Power stations across India are being put under the spotlight for their environmental impact and possible contribution to pollution in the country, after concerns were raised about the potential effect that new developments would have on air quality and the environment.

The country’s National Green Tribunal is currently seeking the response of the Centre, Madhya Pradesh and Uttar Pradesh, as well as several industries, such as Essar and Hindalco, on a plea that opposes new power projects in Singrauli and Sonebhadra, because of concerns over the environment.

The Hindu newspaper reports that a new petition alleges that pollution and “serious ailments” are being caused due to coal mining, as well as the emissions of thermal power stations.

It has opposed grant of sanction for any new project or for the expansion of existing units, until a plan of action for improving the environmental quality of the regions can be successfully introduced.

Supreme Court lawyer Ashwani Kumar Dubey is leading the petition, which also make claims against Mahan Coal Ltd, a joint venture of Essar Power and Hindalco Industries, regarding the alleged felling of trees without the the necessary forest clearance from the Ministry of Environment and Forests (MoEF) being obtained.

He refers to a 2010 letter written by the former environment minister Jairam Ramesh to Prime Minister Manmohan Singh, which states the proposal to grant stage-I clearance to Mahan coal block of Essar and Hindalco was under consideration, due to the mine being in a “no go zone with good biodiversity”.
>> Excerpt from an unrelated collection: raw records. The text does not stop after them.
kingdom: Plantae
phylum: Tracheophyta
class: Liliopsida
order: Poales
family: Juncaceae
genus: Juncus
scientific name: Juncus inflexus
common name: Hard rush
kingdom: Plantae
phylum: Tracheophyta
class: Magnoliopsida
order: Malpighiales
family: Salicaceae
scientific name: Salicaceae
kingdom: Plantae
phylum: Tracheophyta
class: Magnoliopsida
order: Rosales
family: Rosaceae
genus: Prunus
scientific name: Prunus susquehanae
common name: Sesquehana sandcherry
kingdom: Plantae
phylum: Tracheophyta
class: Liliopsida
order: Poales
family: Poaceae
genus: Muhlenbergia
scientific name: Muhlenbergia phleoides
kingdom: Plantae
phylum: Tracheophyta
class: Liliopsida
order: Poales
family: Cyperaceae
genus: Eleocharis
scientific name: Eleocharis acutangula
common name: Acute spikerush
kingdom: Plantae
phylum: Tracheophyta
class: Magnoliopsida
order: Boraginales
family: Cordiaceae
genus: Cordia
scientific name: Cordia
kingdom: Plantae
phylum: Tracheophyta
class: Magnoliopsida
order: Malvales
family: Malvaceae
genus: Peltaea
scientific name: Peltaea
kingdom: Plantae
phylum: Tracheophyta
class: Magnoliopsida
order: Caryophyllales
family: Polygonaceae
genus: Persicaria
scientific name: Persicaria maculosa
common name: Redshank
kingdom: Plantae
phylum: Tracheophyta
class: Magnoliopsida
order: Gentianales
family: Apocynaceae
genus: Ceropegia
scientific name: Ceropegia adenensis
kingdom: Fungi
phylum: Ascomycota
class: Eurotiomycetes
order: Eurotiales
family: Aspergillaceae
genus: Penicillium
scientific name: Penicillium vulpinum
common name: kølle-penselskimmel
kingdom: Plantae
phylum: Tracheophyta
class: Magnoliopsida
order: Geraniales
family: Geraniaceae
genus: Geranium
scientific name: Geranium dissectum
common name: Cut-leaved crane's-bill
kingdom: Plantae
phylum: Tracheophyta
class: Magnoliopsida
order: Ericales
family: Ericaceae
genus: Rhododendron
In his letter, Mr Ramesh also said that a forest advisory committee (FAC) is considering Essar Power’s proposal for clearance, and had made the decision to send experts to assess the impact of the project, due to it being a so-called “sensitive case”.

Mr Dubey alleges that the Vindhyachal, Rihand and Singrauli thermal power stations run by NTPC, in addition to actions being carried out other industries in the two districts, are leading to severe respiratory ailments and diseases such as cancer, as a result of the discharge of mercury, fly ash and other effluents.